RIS ID

136249

Publication Details

Carvalho, R. C., Oliver, T. S.N. & Woodroffe, C. D. (2019). Transition from marine to fluvial-dominated sediment supply at Shoalhaven prograded barrier, southeastern Australia. Geomorphology, 341 65-78.

Abstract

Prograded barriers are depositional coastal landforms which have the potential to reveal changes in the primary drivers of coastal evolution within their varied morphology. Beach ridges and intervening swales preserve paleoenvironmental records of coastal processes, relative sea level and storm events. Optically stimulated luminescence (OSL) dating of quartz grains, airborne LiDAR-derived morphology, and sediment texture and mineralogy reveal four different periods of morpho-sedimentary progradation history in the Shoalhaven barrier system in southeastern Australia. The barrier is composed of approximately 40 ridges that occupy an area of 15.2 km2, comprising an estimated sand volume of approximately 88,000,000 m3 above mean sea level. OSL dating of ten samples taken from a 940-m long transect across the Holocene system indicated that the barrier prograded at a slow rate of approximately 0.12 m/yr from 6130 ± 330 to 2400 ± 130 years ago and subsequently at a higher rate of 0.22 m/yr until 600 ± 130 years ago.

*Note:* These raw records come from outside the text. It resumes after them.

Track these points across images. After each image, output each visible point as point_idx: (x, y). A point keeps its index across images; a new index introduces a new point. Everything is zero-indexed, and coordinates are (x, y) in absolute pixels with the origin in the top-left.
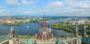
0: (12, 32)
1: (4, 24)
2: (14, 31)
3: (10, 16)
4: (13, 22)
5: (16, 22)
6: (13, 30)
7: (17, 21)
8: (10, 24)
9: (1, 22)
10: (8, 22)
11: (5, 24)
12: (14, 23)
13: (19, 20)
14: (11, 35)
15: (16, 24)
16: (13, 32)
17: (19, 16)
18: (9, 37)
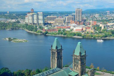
0: (79, 58)
1: (60, 35)
2: (83, 54)
3: (79, 12)
4: (88, 30)
5: (97, 28)
6: (80, 53)
7: (101, 25)
8: (78, 35)
9: (54, 30)
10: (72, 28)
11: (65, 34)
12: (93, 31)
13: (109, 24)
14: (75, 65)
15: (97, 35)
16: (81, 60)
17: (108, 10)
18: (70, 74)
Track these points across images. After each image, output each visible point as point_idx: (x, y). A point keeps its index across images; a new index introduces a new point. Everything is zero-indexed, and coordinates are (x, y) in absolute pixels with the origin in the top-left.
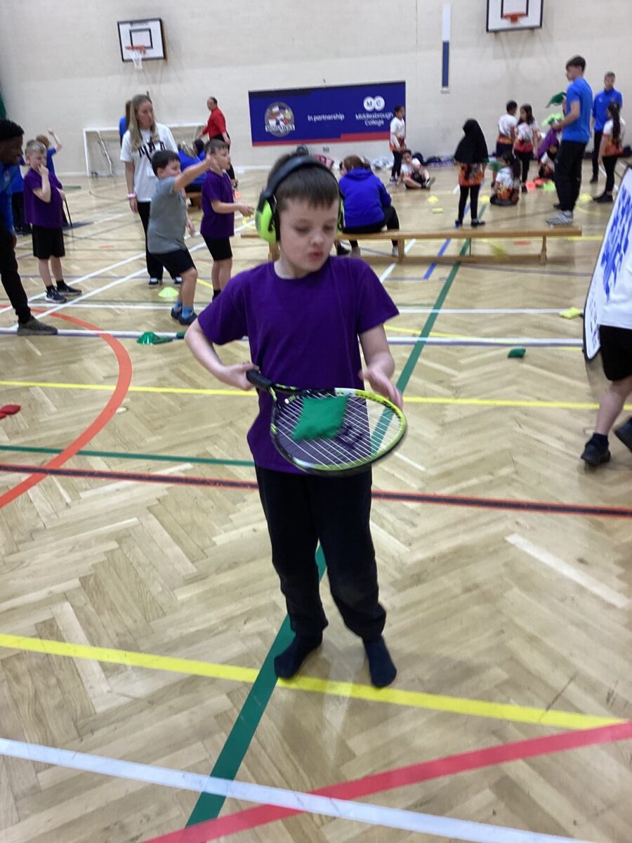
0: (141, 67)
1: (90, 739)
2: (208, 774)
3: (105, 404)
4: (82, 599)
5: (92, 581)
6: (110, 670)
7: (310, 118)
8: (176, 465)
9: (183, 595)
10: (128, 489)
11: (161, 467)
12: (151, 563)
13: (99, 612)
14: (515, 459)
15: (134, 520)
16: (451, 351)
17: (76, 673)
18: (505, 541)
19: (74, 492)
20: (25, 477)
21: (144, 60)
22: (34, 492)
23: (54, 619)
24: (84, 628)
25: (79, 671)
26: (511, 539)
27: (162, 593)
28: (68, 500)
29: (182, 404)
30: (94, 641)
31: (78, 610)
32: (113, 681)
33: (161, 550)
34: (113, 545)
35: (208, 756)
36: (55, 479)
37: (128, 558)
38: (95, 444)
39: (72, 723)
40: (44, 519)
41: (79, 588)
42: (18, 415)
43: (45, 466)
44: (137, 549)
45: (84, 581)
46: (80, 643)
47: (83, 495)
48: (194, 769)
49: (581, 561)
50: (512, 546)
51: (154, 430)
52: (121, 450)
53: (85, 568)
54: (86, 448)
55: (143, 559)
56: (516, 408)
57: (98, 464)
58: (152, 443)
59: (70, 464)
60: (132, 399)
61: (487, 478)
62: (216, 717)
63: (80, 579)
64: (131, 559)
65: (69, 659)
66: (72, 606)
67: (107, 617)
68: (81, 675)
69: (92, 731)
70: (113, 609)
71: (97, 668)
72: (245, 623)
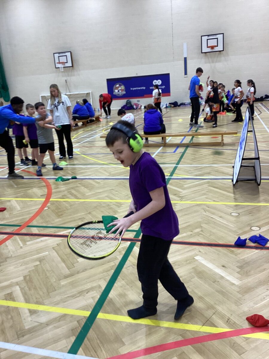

More recently, an increase in historical accumulation and progradation rates has favoured development of an anomalously high foredune fronting the system with the formation of lower ridges in the past two centuries. Increasing angularity and feldspar content observed via Scanning Electron Microscope (SEM) and determined using X-ray Diffraction (XRD) analysis, respectively, imply a transition in sediment supply. Progradation has been sustained through delivery and reworking of marine sediments from offshore following the marine transgression, subsequently augmented by fluvial sands discharged to the coast by the Shoalhaven River. The adjustment in progradational rates and sediment provenance influenced the morphology and spacing of individual ridges and the regressive system as a whole. Average progradation rates for the Shoalhaven barrier, revised from those previously reported using radiocarbon dating, are considered lower than most of barriers studied in similar coastal environments around Australia, indicating the different ways that similar progradation systems have evolved.